January 27, 1877

Thomas Nast


Presidential Election 1876;

Tilden, Samuel J.;

No 'Places' indexed for this cartoon.

No caption

This Harper’s Weekly cartoon by Thomas Nast concerns the Electoral Commission Act passed by Congress to resolve the disputed presidential election of 1876.

In that election, the electoral vote returns were disputed in three Southern states—Florida, Louisiana, and South Carolina, as was the eligibility of one elector in Oregon. Democratic nominee Samuel J. Tilden narrowly won the popular vote, but needed one more electoral vote for a majority in the all-important Electoral College. Republican nominee Rutherford B. Hayes need all 20 of the disputed electoral votes to become president. After much acrimony and mutual recriminations, Congress passed the Electoral College Act in January 1877, which established a commission of five Senators, five Representatives, and five Supreme Court justices to decide the issue.

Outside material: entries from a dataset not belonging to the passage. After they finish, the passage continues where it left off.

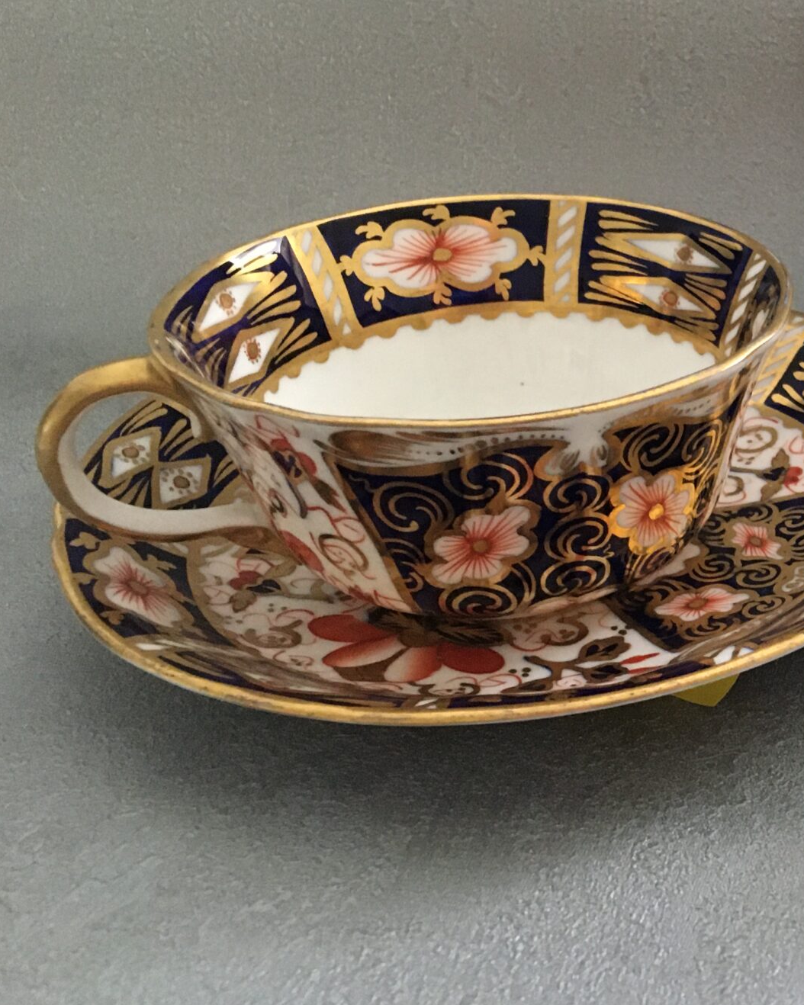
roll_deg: -2.9
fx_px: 1636
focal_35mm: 55
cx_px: 961
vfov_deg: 34.1
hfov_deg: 24.9
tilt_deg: -26.7
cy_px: 426
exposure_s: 1/17
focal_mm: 4.15
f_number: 2.2
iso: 200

This cartoon registers the dissatisfaction that many Republicans, including candidate Rutherford Hayes, felt about the Electoral Commission Act: “Compromise—Indeed!” reads the caption. Democrats, on the other hand, widely supported the law, despite misgivings by candidate Samuel Tilden. Dominating this picture is the image of the cocked pistol and bullwhip, their meaning reinforced by menacing quotes—“Tilden or Blood”—printed on a profusion of papers. To cartoonist Thomas Nast, at this point, the commission was merely an institutionalized way to allow Democratic coercion to prevail.

Subsequently, however, the presumptive 15th member of the Electoral Commission, Justice David Davis, was elected to the U.S. Senate by the Illinois state legislature. Davis was assumed to be sympathetic to the Democratic position, so when his place on the commission was taken by Justice Joseph Bradley, a Republican, cartoonist Thomas Nast’s view of the compromise improved considerably. In the end, the Electoral Commission would vote eight to seven to grant all the disputed electoral votes, and hence the presidency, to Hayes.